« La corruption n’est-elle pas présente dans tous les pays de la planète ? La corruption n’est-elle pas très répandue dans les pays d’Asie de l’Est qui sont pourtant des modèles en matière de développement économique ? »
« La corruption présente dans les hautes sphères politiques et économiques a-t-elle empêché la Chine de connaître des taux de croissance à deux chiffres pendant des décennies et de réduire significativement la pauvreté ? Pourquoi donc parler autant de la corruption en Afrique et en faire le problème le plus important ? »
Cette opinion, on l’entend souvent, exprimée par des Africains ou par leurs partenaires en affaires du reste du monde, lorsqu’on s’attarde sur la corruption en Afrique comme étant un obstacle majeur au développement économique et social. Que la corruption soit présente sur tous continents n’est peut-être pas ce qui importe le plus pour les dizaines de millions d’Africains qui en paient le prix le plus fort, en étant privés d’un minimum de services publics de santé, d’éducation, de sécurité et d’opportunités économiques en raison des détournements massifs des ressources publiques et de nombreuses autres formes de pillage des richesses de leurs pays.
Décrivez les mécanismes de la corruption dans votre pays et proposez vos solutions!
C’est pour éviter que des questions mal posées n’éloignent les citoyens des pays africains de leurs priorités en matière d’engagement collectif pour changer le présent et l’avenir que le laboratoire d’idées citoyen et participatif pour l’Afrique de l’Ouest, le WATHI, a été créé. C’est parce que nous avons de bonnes raisons de penser que l’Afrique de l’Ouest est dangereusement fragilisée par le niveau de corruption qui règne dans la plupart des pays de la région que le premier débat en ligne de l’année sur le site de WATHI porte sur cette question.
C’est vous qui avez la parole. Quelle est votre évaluation de l’ampleur et des conséquences de la corruption dans votre pays ? Quelles sont les formes qu’elle prend concrètement ? Comment se manifeste-t-elle dans les secteurs de l’éducation et de la santé ? Peut-on isoler la « petite corruption » visible des agents de police et autres fonctionnaires au contact des usagers de la grande corruption raffinée des hauts responsables politiques et administratifs et de leurs alliés locaux et étrangers dans le monde des affaires ? Et surtout, quelles sont vos propositions pour lutter plus efficacement contre la corruption et l’enrichissement illicite dans le contexte spécifique de votre pays ? Où et comment attaquer les systèmes de corruption profondément installés ?

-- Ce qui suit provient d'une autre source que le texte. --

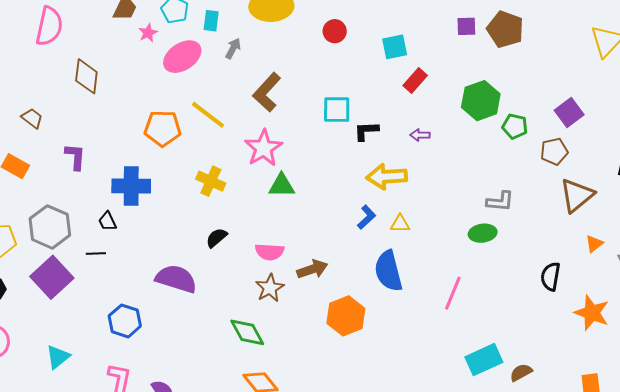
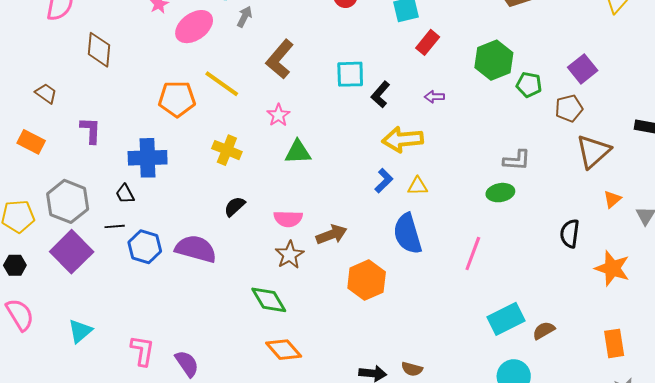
black L-shape: (366, 131) -> (380, 94), turned -44
pink star: (263, 148) -> (278, 115), size x0.6
blue hexagon: (125, 321) -> (145, 247), moved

L’enjeu de la lutte contre la corruption est considérable pour les pays de l’Afrique de l’Ouest. Nous soupçonnons fortement que la corruption sous ses diverses formes a atteint dans beaucoup de pays de la région le seuil à partir duquel une tumeur bénigne devient cancérigène et fatale. La corruption, lorsqu’elle est généralisée et systémique est une source de détournement massif de ressources financières destinées à des services publics vitaux pour les populations, dans le sens littéral du terme.
La corruption tue à petit feu nos États, nos économies et l’âme de nos sociétés
Au Bénin, la dernière grande affaire de corruption concernait le détournement massif, et bien élaboré, de fonds d’aide des Pays-Bas destinés aux projets d’approvisionnement en eau potable des populations rurales. Le coût d’une telle corruption, c’est la santé et donc la survie des plus pauvres.
Au Nigeria, où de hauts responsables civils et militaires ont détourné pendant des années, voire des décennies, des millions de dollars destinés aux équipements et à la formation des forces armées et des services de sécurité, le vrai coût de la cupidité d’une poignée d’élites toutes ethnies, religions et origines géographiques confondues, c’est la vie de dizaines de milliers de personnes au nord du Nigeria et dans tout le bassin du lac Tchad.
La corruption systémique change les incitations et oriente le temps, l’énergie, la créativité des populations vers des activités visant l’enrichissement individuel immédiat
Plus grave que ses effets immédiats perceptibles, la corruption systémique change les incitations et oriente le temps, l’énergie, la créativité des populations vers des activités visant l’enrichissement individuel immédiat par l’accession à des positions de rente, au détriment des activités productives, de l’innovation et de l’intérêt général. C’est pour cela que nous vous invitons tous à participer à cette réflexion collective sur les moyens non pas d’éradiquer la corruption, mais de la ramener dans des proportions et des formes qui ne détruisent pas à petit feu nos États, nos économies et l’âme de nos sociétés ouest-africaines.